I’m trying to figure out how to do this in Julia but am having some trouble. The atomic operations seem only to operate on individual boxed primitives, which is not very useful for me here, since I need to do atomic operations into an array.

Is there some workaround?

I am not an expert so this is more like a question:

My first idea is to create a smaller array of locks and mapping each lock to a continuous area in the original array. Would that be highly suboptimal?

1 Like

That would certainly be a reasonable thing to try. In this case I don’t have large amounts of contention over small areas of the array, so the cost of what you suggested would be proportional to the cost of the atomic operations, though a little more awkward with the extra resource management, etc.

That’s probably what I’ll do as a backup (or just let the scatter part of the code be single threaded).

I am assuming you are on x86_64?

Good news is that writes of 1-8 bytes are always atomic. Bad news is that atomic writes of larger things is unsupported (needs some locking structure [Edit: So x86_64 does have cmpxchg16b. TIL]). This also means that atomic ops on structs that are larger than 8 bytes are unsupported on your hardware.

You probably know this, and actually need things like atomic_add, atomic_rmw and atomic_cas on e.g. Ptr{UInt64} extracted from pointer(some_array, index)?
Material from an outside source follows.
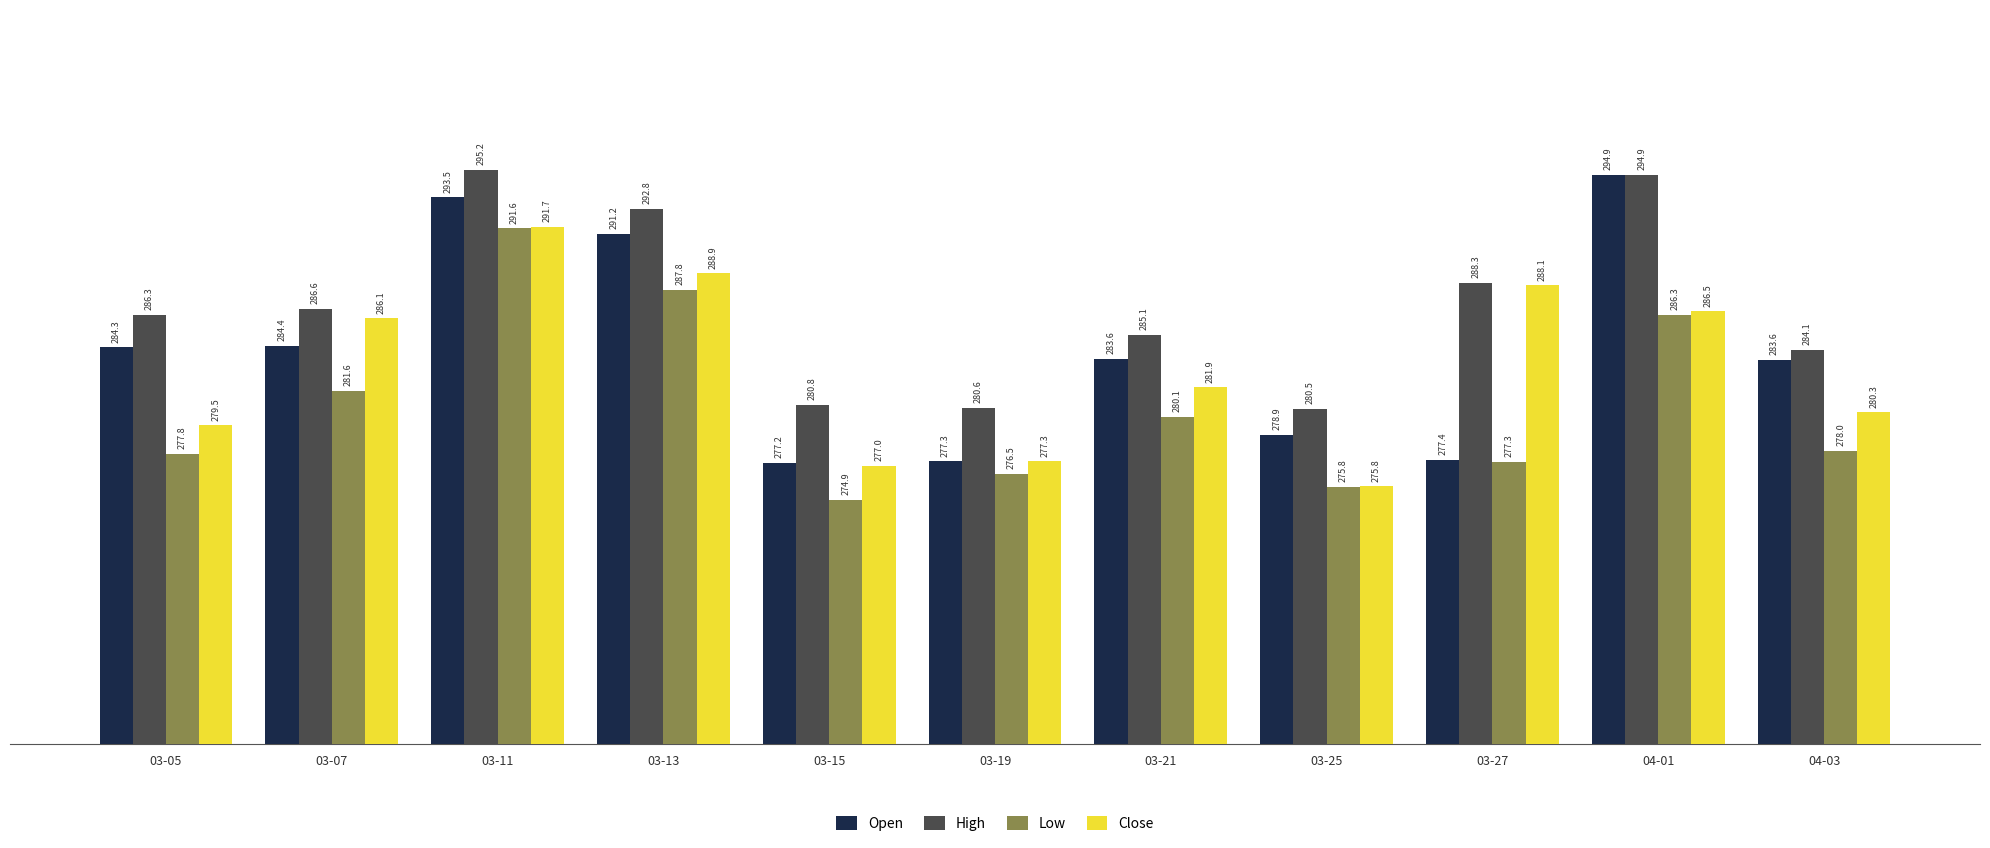

At 03-21, list the series in order from largest to smallest.

High, Open, Close, Low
In that case, you should take a look at

Base only defines atomic operations for the boxed primitives – but you can just extend them to Ptr{your_needed_primitive} (copy-paste the code with minimal adjustments). Yes, this is type piracy; but this is imo the OK kind of type piracy (there is only one canonical definition that makes sense).

In case that the macro-heavy code from Base is too annoying to follow: You want e.g.

julia> Threads.atomic_add!(p::Ptr{UInt64}, v::UInt64) = Core.Intrinsics.llvmcall("""%ptr = inttoptr i64 %0 to i64*
       %rv = atomicrmw add i64* %ptr, i64 %1 acq_rel
       ret i64 %rv""",
       Tuple{UInt64, UInt64},
       reinterpret(UInt64, p), v)
julia> a=[UInt(4), UInt64(5)]
julia> Threads.atomic_add!(pointer(a,2), a[1])

If you dislike type piracy, then just call your function my_atomic_add!.


Sorry, my original phrasing may have been unclear. I want to atomically increment Float32 elements in an array, so it’s a read-modify-write, not just a write.

Thanks for the link. A bit of type piracy is alright by me. I might just try and manually unroll the templated llvmcalls in that file. Hopefully once all the multithreading APIs settle down there will at least be versions of these functions defined for Ptr types.

Oh I’ve just seen your edit. Thanks! That clarifies things a lot for me.

I forgot the second relevant link:


I agree that this is a shortcoming in the exposed API. Feel free to comment on the issue on github!

Someone there or here on discourse (maybe myself, or yourself) is likely to submit a PR if there is enough popular demand :wink: